Leslie McMurray, a transgender woman who works for Resource Center and serves on the Mayor’s LGBT Task Force, spoke to the city manager’s office about adding gender transition benefits. She said the $75,000 figure came from Cigna, the company that manages the city’s healthcare plan, and added that from her own experience that amount would be adequate.

“Trans guys [might spend] that amount if they went the full route,” she said. But many trans men that she knows only have top surgery, at a cost of about $10,000.

“Mine was $30,000,” McMurray said of her gender reassignment surgery. She also spent about $10,000 on electrolysis and was quoted another $30,000 for a full range of facial work.

She compared the cost to employees with diabetes, which costs about $11,000 per year to treat.

“With us, once you’re done, you’re done,” she said, explaining there were no additional costs. “And the number of people who want surgery is low.”

There are, McMurray noted, added benefits: “The policy tells people what kind of city Dallas is,” she said.

Austin is the only other city in Texas with similar coverage for city employees.

Having this benefit in place may also make it easier for transgender employees to come out, even if they’re not going to take advantage of the benefit.

“The goal of transition is not necessarily surgery,” McMurray said. “The goal is to alleviate gender dysphoria.”

Sometimes involves hormones, McMurray said, but sometimes it might involve nothing more than changing hair and make up.

And yes, sometimes it involves surgery. But having the option of surgery in place and knowing a person’s employer would pay for surgery if the employee wanted it could be enough to relieve someone’s discomfort at coming out.
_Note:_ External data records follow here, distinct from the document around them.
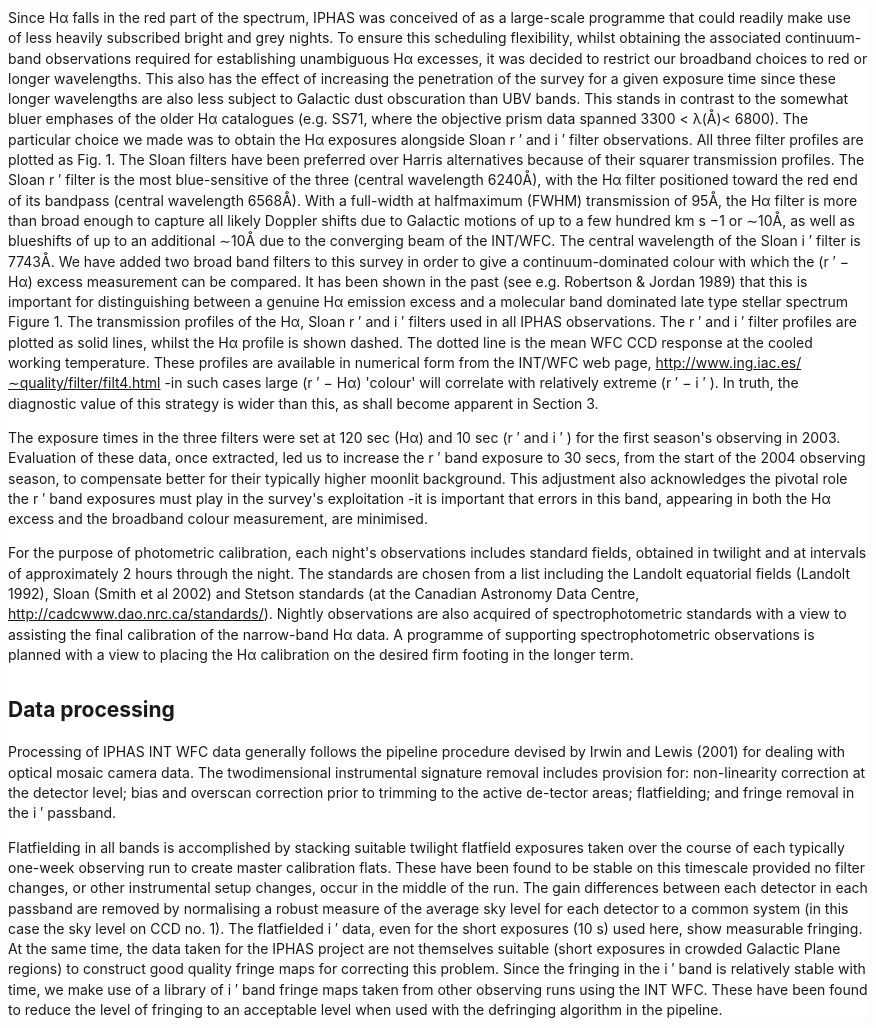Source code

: Since Hα falls in the red part of the spectrum, IPHAS was conceived of as a large-scale programme that could readily make use of less heavily subscribed bright and grey nights. To ensure this scheduling flexibility, whilst obtaining the associated continuum-band observations required for establishing unambiguous Hα excesses, it was decided to restrict our broadband choices to red or longer wavelengths. This also has the effect of increasing the penetration of the survey for a given exposure time since these longer wavelengths are also less subject to Galactic dust obscuration than UBV bands. This stands in contrast to the somewhat bluer emphases of the older Hα catalogues (e.g. SS71, where the objective prism data spanned 3300 < λ(Å)< 6800). The particular choice we made was to obtain the Hα exposures alongside Sloan r ′ and i ′ filter observations. All three filter profiles are plotted as Fig. 1. The Sloan filters have been preferred over Harris alternatives because of their squarer transmission profiles. The Sloan r ′ filter is the most blue-sensitive of the three (central wavelength 6240Å), with the Hα filter positioned toward the red end of its bandpass (central wavelength 6568Å). With a full-width at halfmaximum (FWHM) transmission of 95Å, the Hα filter is more than broad enough to capture all likely Doppler shifts due to Galactic motions of up to a few hundred km s −1 or ∼10Å, as well as blueshifts of up to an additional ∼10Å due to the converging beam of the INT/WFC. The central wavelength of the Sloan i ′ filter is 7743Å. We have added two broad band filters to this survey in order to give a continuum-dominated colour with which the (r ′ − Hα) excess measurement can be compared. It has been shown in the past (see e.g. Robertson & Jordan 1989) that this is important for distinguishing between a genuine Hα emission excess and a molecular band dominated late type stellar spectrum Figure 1. The transmission profiles of the Hα, Sloan r ′ and i ′ filters used in all IPHAS observations. The r ′ and i ′ filter profiles are plotted as solid lines, whilst the Hα profile is shown dashed. The dotted line is the mean WFC CCD response at the cooled working temperature. These profiles are available in numerical form from the INT/WFC web page, http://www.ing.iac.es/∼quality/filter/filt4.html -in such cases large (r ′ − Hα) 'colour' will correlate with relatively extreme (r ′ − i ′ ). In truth, the diagnostic value of this strategy is wider than this, as shall become apparent in Section 3.

The exposure times in the three filters were set at 120 sec (Hα) and 10 sec (r ′ and i ′ ) for the first season's observing in 2003. Evaluation of these data, once extracted, led us to increase the r ′ band exposure to 30 secs, from the start of the 2004 observing season, to compensate better for their typically higher moonlit background. This adjustment also acknowledges the pivotal role the r ′ band exposures must play in the survey's exploitation -it is important that errors in this band, appearing in both the Hα excess and the broadband colour measurement, are minimised.

For the purpose of photometric calibration, each night's observations includes standard fields, obtained in twilight and at intervals of approximately 2 hours through the night. The standards are chosen from a list including the Landolt equatorial fields (Landolt 1992), Sloan (Smith et al 2002) and Stetson standards (at the Canadian Astronomy Data Centre, http://cadcwww.dao.nrc.ca/standards/). Nightly observations are also acquired of spectrophotometric standards with a view to assisting the final calibration of the narrow-band Hα data. A programme of supporting spectrophotometric observations is planned with a view to placing the Hα calibration on the desired firm footing in the longer term.


## Data processing

Processing of IPHAS INT WFC data generally follows the pipeline procedure devised by Irwin and Lewis (2001) for dealing with optical mosaic camera data. The twodimensional instrumental signature removal includes provision for: non-linearity correction at the detector level; bias and overscan correction prior to trimming to the active de-tector areas; flatfielding; and fringe removal in the i ′ passband.

Flatfielding in all bands is accomplished by stacking suitable twilight flatfield exposures taken over the course of each typically one-week observing run to create master calibration flats. These have been found to be stable on this timescale provided no filter changes, or other instrumental setup changes, occur in the middle of the run. The gain differences between each detector in each passband are removed by normalising a robust measure of the average sky level for each detector to a common system (in this case the sky level on CCD no. 1). The flatfielded i ′ data, even for the short exposures (10 s) used here, show measurable fringing. At the same time, the data taken for the IPHAS project are not themselves suitable (short exposures in crowded Galactic Plane regions) to construct good quality fringe maps for correcting this problem. Since the fringing in the i ′ band is relatively stable with time, we make use of a library of i ′ band fringe maps taken from other observing runs using the INT WFC. These have been found to reduce the level of fringing to an acceptable level when used with the defringing algorithm in the pipeline.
McMurray praised Broadnax for understanding the difference between breast augmentation for cosmetic purposes and that done for medical purposes. She noted that there’s a difference between someone who had breast cancer and wants reconstruction or someone with back pain and needs breast reduction or someone who needs breast augmentation for gender transition and a woman who wants surgery for cosmetic purposes.

McMurray said not including medically necessary procedures is “punishing trans people for something you’re afraid other people are doing.

“Gender transition is medically necessary for some people and that should be determined by patient and doctor and not by the employer,” she said.

This article appeared in the Dallas Voice print edition March 24, 2017.